* Aim of the task *
Copy the material word for word from the line with "pose: elev=104.7 azim=248.9" through the end, leaving out the pictures.
===== Source data =====
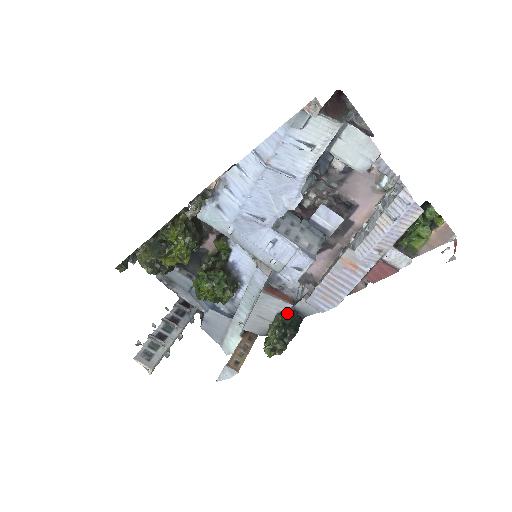
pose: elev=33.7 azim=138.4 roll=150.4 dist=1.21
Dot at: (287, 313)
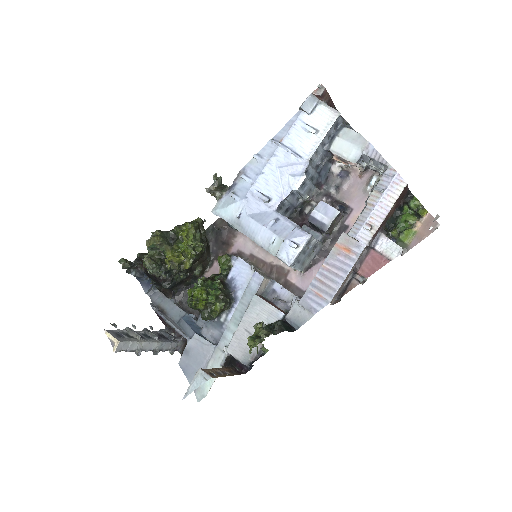
Dot at: (277, 320)
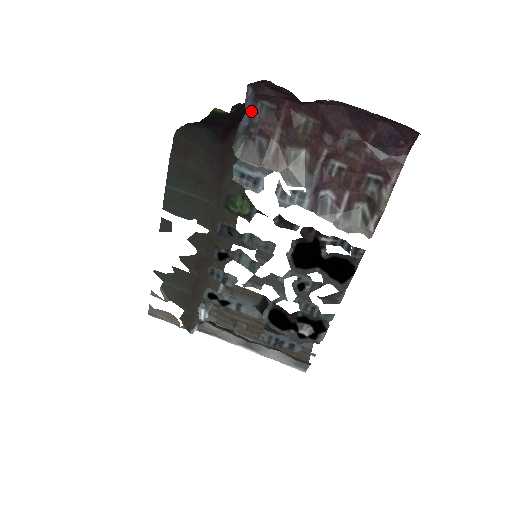
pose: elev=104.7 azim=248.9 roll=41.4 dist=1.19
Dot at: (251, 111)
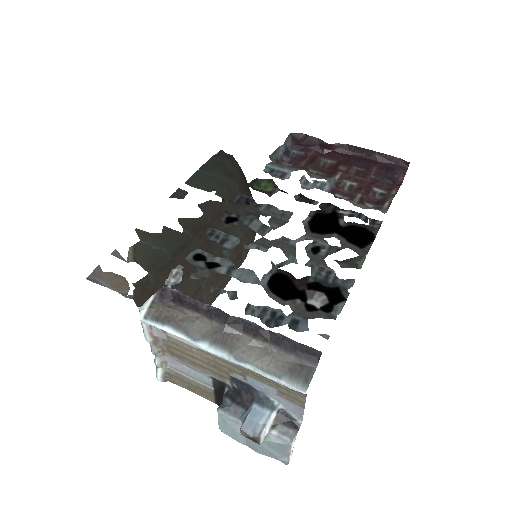
Dot at: (286, 151)
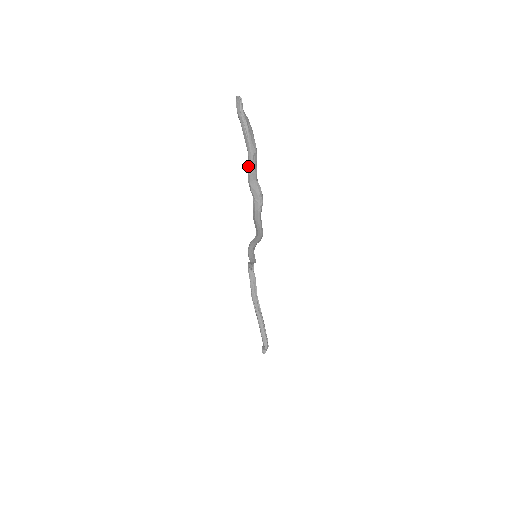
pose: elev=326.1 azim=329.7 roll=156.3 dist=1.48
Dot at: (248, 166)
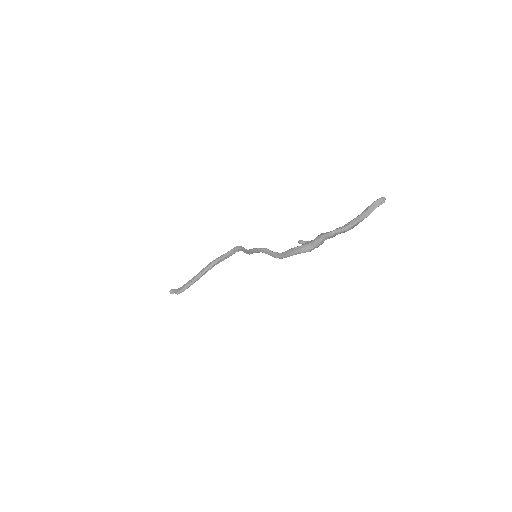
Dot at: (335, 230)
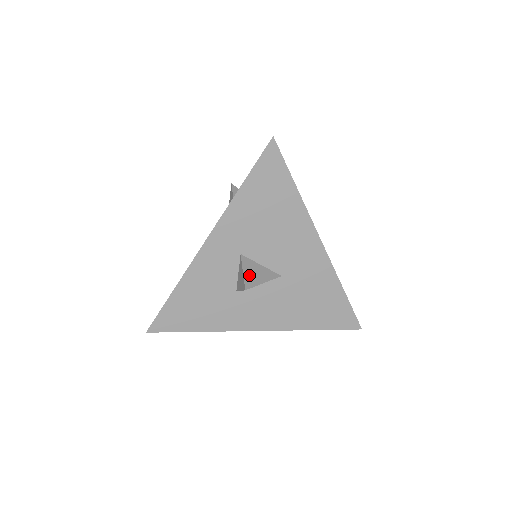
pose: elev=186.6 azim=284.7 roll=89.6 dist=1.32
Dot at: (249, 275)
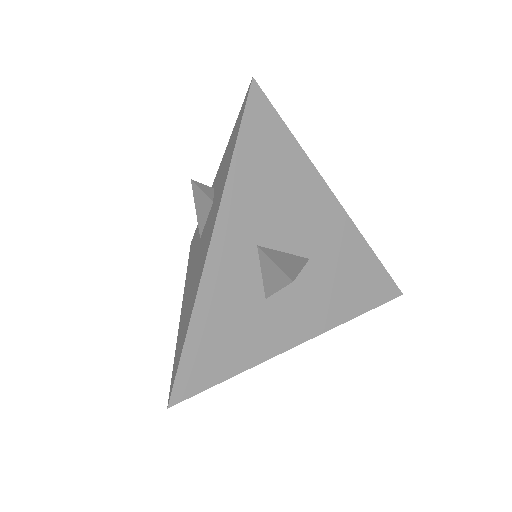
Dot at: (283, 265)
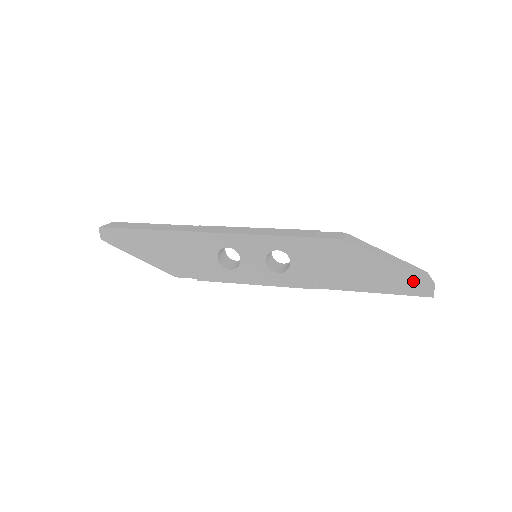
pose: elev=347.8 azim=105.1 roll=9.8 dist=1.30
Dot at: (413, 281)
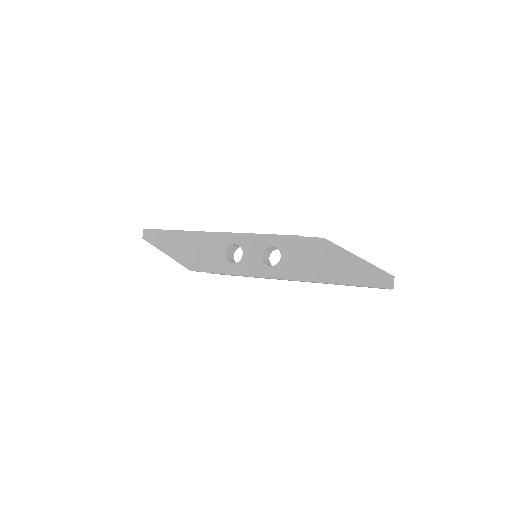
Dot at: (377, 274)
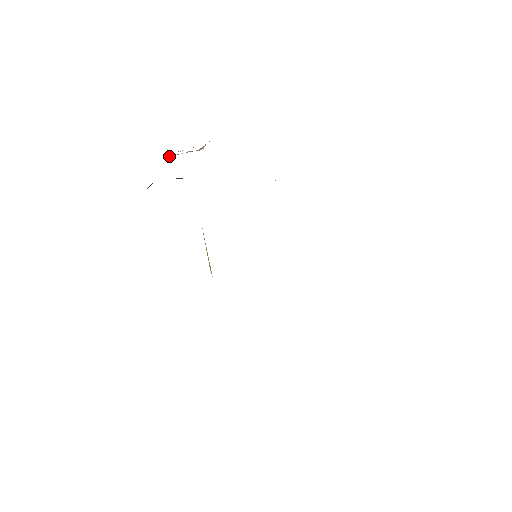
=====
* Answer to the task *
pose: elev=104.7 azim=248.9 roll=41.4 dist=1.19
Dot at: (251, 111)
Dot at: (286, 151)
pose: elev=326.1 azim=329.7 roll=156.3 dist=1.48
Dot at: (248, 166)
Dot at: (335, 230)
pose: elev=186.6 azim=284.7 roll=89.6 dist=1.32
Dot at: (249, 275)
Dot at: (283, 265)
pose: elev=347.8 azim=105.1 roll=9.8 dist=1.30
Dot at: (413, 281)
Dot at: (377, 274)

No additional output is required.